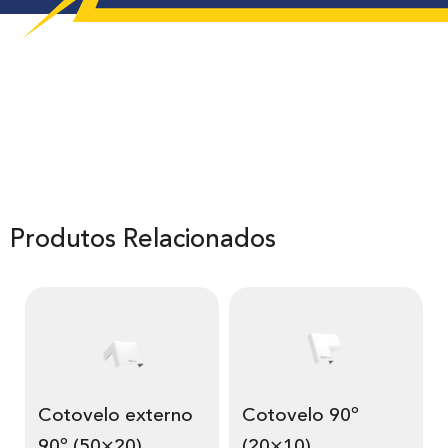
Produtos Relacionados
Cotovelo externo
Cotovelo 90º
90º (50×20)
(20×10)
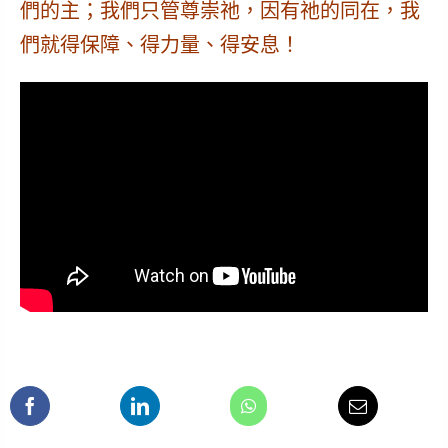
們的主；我們
只管尊崇祂
，因有祂的同在，我
們就得保障、得力量、得安息！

• _Your instructions_
Rewrite the lines above, replacing each occurrence of "Cotovelo" with "Curva" and leaving all other text unchanged. Omit the pictures from your answer.

• _Exercise response_
Produtos Relacionados
Curva externo
Curva 90º
90º (50×20)
(20×10)
們的主；我們
只管尊崇祂
，因有祂的同在，我
們就得保障、得力量、得安息！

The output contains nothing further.